Only some of the starch is degraded in the mouth. The rest travels into the stomach with the bolus. The salivary amylase is active for a short while, until is inactivated by the stomach’s acidic pH. Most of the starch is degraded there by amylase produced by the pancreas.
Proteins are another large component of the human diet, and there are a number of different digestive enzymes that break these down. Such enzymes are known as proteases. They vary greatly in their preferred substrates, location, and characteristics. Some are active in the stomach, like pepsin. Others, such as trypsin and chymotrypsin, are produced by the pancreas and act in the intestine.
One feature all of these proteases have in common is that they are synthesized as a larger form that is inactive. This is to prevent damage to the body's tissues. When they are needed for actual digestion, however, the digestive enzymes are activated by having part of the protein cleaved off. Once activated, they break proteins down into smaller fragments called polypeptides. Enzymes called peptidases then degrade the smaller pieces into amino acids, which are absorbed by the intestine and used to replenish acids excreted as urea or used in cellular metabolism.
Dietary fats are degraded by enzymes called lipases, which are also produced by the pancreas.

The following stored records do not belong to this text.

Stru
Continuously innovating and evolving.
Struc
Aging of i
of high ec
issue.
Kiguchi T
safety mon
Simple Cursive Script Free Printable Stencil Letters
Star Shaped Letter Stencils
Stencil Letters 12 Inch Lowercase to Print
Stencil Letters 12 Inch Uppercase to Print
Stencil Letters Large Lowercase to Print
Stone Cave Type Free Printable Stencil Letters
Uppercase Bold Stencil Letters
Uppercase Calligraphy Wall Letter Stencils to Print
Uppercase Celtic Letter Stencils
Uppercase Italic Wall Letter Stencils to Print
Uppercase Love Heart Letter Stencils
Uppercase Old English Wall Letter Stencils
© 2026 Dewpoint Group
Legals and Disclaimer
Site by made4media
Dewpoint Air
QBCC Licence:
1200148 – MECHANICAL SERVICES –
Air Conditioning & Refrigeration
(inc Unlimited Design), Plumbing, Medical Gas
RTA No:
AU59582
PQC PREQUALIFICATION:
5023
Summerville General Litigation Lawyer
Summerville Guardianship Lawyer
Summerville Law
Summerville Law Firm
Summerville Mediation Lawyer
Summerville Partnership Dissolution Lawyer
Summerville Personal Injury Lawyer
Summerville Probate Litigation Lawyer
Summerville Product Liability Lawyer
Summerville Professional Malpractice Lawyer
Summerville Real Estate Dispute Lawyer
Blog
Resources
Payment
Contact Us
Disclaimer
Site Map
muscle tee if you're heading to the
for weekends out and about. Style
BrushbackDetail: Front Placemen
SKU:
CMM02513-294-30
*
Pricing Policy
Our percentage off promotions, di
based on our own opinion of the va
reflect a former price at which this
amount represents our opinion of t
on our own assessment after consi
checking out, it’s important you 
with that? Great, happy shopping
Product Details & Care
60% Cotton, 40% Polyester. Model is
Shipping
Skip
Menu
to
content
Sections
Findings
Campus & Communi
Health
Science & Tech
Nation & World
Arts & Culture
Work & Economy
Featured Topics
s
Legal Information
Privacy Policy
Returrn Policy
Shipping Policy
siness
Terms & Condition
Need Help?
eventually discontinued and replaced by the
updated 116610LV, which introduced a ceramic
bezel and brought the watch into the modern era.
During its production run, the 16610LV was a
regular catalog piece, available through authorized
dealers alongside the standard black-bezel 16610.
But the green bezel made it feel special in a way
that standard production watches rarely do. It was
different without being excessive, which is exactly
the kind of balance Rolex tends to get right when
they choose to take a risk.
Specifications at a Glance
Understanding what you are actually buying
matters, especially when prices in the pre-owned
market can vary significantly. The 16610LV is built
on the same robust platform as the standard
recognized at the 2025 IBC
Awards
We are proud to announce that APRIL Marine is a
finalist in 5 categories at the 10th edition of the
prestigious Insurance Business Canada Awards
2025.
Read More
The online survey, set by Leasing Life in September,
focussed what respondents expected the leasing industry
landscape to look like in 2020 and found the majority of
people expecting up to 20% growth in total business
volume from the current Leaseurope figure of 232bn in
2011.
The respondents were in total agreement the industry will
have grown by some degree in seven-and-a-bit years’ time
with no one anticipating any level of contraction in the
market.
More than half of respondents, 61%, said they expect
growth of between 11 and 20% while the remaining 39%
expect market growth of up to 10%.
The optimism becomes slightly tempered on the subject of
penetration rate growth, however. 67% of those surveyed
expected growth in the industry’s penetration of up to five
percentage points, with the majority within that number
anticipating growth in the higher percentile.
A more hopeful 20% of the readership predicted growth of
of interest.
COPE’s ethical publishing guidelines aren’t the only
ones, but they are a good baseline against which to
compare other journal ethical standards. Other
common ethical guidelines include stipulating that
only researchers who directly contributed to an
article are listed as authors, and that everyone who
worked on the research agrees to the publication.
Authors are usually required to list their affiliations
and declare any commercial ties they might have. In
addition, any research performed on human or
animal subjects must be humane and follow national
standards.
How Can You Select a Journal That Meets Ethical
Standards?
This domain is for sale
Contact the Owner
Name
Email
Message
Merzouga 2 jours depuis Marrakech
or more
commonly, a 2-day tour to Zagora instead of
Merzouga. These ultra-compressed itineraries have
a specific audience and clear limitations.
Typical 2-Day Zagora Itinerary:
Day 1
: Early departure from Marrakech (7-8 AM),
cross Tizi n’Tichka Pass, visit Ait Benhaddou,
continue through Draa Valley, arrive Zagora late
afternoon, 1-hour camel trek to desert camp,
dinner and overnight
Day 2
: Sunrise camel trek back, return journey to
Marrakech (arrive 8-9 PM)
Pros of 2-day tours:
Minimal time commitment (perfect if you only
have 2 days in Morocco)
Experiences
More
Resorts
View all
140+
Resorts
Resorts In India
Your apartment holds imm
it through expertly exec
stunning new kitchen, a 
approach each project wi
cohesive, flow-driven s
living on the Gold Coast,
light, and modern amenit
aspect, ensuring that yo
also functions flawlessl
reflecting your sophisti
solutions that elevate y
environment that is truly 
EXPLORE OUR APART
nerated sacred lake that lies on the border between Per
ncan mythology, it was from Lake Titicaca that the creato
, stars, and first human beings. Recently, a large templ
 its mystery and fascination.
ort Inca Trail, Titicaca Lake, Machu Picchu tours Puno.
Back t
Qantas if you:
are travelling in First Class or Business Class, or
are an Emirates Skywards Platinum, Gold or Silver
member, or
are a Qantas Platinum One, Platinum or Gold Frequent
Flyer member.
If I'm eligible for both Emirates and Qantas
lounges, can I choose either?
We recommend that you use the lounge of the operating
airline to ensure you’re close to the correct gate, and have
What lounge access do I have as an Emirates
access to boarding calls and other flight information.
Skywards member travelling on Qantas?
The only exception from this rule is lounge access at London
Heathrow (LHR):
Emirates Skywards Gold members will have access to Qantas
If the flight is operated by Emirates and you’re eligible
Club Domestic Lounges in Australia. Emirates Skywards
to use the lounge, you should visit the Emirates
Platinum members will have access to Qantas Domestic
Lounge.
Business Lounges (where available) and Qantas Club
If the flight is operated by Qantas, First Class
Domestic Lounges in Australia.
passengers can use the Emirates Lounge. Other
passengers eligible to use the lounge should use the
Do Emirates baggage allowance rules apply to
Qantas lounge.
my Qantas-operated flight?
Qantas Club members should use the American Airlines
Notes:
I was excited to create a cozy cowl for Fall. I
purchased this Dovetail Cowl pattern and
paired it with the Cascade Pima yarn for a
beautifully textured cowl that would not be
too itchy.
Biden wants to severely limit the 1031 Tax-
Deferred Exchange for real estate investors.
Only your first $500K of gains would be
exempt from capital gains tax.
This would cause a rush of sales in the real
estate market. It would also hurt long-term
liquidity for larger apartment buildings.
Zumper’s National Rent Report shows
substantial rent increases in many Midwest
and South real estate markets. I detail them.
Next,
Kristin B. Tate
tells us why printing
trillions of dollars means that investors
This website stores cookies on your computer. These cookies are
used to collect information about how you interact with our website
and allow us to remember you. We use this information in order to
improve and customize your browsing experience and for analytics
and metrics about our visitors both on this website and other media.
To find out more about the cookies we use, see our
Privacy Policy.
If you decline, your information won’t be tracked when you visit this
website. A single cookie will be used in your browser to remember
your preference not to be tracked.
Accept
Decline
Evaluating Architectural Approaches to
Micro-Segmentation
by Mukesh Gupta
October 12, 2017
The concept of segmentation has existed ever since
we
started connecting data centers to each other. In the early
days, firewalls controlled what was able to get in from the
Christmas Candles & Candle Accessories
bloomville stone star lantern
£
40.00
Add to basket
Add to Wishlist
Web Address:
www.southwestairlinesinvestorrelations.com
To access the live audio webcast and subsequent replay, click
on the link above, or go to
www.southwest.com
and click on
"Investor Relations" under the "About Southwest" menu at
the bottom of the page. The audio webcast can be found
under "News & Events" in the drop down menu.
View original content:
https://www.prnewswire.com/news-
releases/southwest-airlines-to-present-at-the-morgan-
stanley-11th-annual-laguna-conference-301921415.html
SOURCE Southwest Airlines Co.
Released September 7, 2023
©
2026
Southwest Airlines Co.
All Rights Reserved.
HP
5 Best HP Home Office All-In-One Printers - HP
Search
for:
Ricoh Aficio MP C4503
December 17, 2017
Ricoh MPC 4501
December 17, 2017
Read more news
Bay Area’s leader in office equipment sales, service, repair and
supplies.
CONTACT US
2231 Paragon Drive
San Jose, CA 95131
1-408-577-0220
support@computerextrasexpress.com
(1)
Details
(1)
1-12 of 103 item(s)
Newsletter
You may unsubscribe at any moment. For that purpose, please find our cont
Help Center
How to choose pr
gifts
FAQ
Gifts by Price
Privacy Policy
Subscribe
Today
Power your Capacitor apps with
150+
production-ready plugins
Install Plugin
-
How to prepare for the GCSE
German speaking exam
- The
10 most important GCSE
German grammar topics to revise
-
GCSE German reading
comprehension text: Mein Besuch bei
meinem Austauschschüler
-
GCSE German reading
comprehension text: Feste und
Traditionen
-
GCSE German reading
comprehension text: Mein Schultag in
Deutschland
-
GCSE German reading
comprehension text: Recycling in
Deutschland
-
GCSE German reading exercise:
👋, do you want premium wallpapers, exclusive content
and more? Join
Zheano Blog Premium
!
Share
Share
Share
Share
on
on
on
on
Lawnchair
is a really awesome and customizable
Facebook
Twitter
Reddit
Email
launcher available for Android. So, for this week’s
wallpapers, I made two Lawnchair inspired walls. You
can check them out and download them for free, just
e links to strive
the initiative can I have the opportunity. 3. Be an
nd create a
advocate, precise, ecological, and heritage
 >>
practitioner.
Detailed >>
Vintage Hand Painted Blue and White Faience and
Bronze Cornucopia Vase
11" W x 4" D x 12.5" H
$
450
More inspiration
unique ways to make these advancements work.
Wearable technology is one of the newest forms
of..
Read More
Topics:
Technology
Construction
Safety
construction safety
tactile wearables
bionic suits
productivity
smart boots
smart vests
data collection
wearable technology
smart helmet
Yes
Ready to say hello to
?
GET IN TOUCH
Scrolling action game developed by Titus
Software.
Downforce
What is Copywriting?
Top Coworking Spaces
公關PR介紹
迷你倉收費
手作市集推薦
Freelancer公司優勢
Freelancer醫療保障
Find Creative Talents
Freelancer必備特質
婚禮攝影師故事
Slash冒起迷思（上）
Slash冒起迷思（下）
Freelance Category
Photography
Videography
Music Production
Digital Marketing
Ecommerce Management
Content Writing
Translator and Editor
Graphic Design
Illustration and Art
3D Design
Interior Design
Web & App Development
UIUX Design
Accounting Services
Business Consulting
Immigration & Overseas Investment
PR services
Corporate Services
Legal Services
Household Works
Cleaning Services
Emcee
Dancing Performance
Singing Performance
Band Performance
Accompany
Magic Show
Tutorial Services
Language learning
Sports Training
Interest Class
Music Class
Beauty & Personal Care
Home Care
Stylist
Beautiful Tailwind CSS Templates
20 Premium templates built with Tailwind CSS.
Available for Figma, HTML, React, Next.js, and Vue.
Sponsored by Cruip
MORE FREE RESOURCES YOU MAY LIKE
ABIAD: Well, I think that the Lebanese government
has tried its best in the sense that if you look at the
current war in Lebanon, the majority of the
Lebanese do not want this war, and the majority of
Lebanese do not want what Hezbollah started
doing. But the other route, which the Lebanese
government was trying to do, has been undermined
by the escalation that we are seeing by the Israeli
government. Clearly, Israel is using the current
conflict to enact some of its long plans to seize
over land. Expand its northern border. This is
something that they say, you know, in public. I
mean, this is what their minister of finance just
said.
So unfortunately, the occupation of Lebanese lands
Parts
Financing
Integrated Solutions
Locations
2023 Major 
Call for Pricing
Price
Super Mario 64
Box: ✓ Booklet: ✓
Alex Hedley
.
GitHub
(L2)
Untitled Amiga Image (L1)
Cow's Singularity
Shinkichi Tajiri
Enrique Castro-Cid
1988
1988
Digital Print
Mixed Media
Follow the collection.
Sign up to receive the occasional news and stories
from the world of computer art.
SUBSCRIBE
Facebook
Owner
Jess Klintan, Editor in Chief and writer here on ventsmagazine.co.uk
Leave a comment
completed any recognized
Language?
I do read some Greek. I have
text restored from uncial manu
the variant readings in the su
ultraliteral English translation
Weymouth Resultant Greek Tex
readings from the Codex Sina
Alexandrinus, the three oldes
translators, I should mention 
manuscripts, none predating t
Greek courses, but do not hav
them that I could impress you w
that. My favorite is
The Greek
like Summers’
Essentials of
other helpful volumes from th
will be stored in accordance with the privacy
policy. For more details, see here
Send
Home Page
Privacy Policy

These digestive enzymes break down drops of fat into fatty acids and glycerol. For this reaction to be successful, it requires bile salts from the liver, which help the fat to mix with the liquid solution in the intestinal tract. It is vital that the fat be mixed in small droplets, to be properly degraded. This occurs due to contractions in the intestines.
The pancreas produces a number of other digestive enzymes as well, and is the main gland involved in digestion. It also produces nucleases, which degrade RNA and DNA to their individual components. Aside from trypsin and chymotrypsin, it produces several additional proteases. This includes carboxypeptidase and aminopeptidase, which also aid in the digestion of proteins by removing their terminal amino groups.